Managers are more resilient (arrogant?). They will initially dismiss the stock price, especially if other similar businesses are seeing a similar fall. But the more investors abandon their previously higher views, the more pressure the manager will feel. In 2008, lots of stock prices fell a long way, for long enough, for a lot of company managers to change. The impact on the wider population was enough to make governments notice.
In the scheme of economic history, the last truly seismic shift in economic policy came in the 1970s. In the post war period, economic policy was anchored to a belief in the benefits of full employment. In the 1970s, the anchor was abandoned. Policies in pursuit of full employment had revealed an ugly trade-off: inflation. The levers of control were passed to those thought best equipped to tame inflation: central bankers. Ever since, monetary policy has dominated.

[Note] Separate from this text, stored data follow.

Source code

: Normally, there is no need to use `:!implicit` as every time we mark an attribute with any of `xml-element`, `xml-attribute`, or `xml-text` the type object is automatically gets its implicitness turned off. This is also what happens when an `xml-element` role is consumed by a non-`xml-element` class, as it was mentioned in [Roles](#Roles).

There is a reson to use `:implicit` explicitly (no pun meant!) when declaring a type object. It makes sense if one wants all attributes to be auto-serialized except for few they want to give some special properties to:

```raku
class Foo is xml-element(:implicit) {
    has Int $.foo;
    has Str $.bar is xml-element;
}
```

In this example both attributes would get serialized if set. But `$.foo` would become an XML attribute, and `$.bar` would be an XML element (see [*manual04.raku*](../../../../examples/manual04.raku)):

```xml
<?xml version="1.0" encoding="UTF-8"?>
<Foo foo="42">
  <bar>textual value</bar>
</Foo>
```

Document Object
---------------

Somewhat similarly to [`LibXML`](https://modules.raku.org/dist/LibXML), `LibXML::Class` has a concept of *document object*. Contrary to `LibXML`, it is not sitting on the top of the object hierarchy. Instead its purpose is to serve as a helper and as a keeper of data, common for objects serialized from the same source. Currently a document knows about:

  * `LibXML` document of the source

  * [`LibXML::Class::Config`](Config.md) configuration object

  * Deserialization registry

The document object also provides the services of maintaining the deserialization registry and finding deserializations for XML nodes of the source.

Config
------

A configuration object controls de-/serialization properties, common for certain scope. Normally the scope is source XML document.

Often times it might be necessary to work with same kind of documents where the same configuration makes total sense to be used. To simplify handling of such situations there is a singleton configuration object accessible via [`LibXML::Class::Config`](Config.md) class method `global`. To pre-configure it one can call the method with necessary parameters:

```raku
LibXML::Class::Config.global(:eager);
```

But signs of change have been emerging in the countries most distressed by the aftermath of 2008 – such as Greece and Spain. The pressure for change has accelerated in the last few years for two reasons. First, the easy opportunity afforded by the industrialisation of China has gone. China now looms larger as an economic threat rather than an opportunity. Second, the commodity boom accompanying China’s industrialisation has unwound.
Overambitious management behaviour in natural resource industries sent companies on a different path to most. While most companies were cautious with capital, natural resource companies did the opposite. It was one of the few areas where people saw significantly better employment prospects and better pay. The resources boom had a multiplier impact on the rest of the world economy. Companies supplying to oil or mining companies boomed. Places where the employees spent money boomed.
In the second half of 2014, commodity prices started to crack. Stock prices in oil and mining companies fell. Markets sent a signal. Initially managers ignored it. In 2015, commodity prices fell again. Stock prices fell again, but now the contagion spread.
Managers were starting to respond and this was having a knock on effect. By the start of 2016, a large number of stocks were experiencing falling stock prices, from levels already lowered from two prior years of falls. It was an unusually violent, prolonged stock market price signal and the impact on a significant number of managers was sharp. The stock market signal was spreading to the wider economy.
In our view, the unfolding of 2016 represents the final rejection of 40 years of accepted economic policy wisdom. At the time, we found Brexit, shifting Abenomics and Trump hard to fathom, but all make sense in this wider context.
Like 2008, we are in an environment ripe for change, but unlike 2008, this has not been signalled by a violent stock price decline across all stocks. The signal has been more subtle, because the reaction to 2008 has in the end not really changed anything, not really fixed anything. It is the slow realisation of this in the wider economy that has set the stage for a ‘softer’ stock market signal being enough to herald in the conditions for the acceptance of radical change. Brexit and Trump are symptoms.
Full employment is back on the agenda, so is workers’ pay. Who knows where it will lead, but it probably will not be the same as the last five, or even 40 years.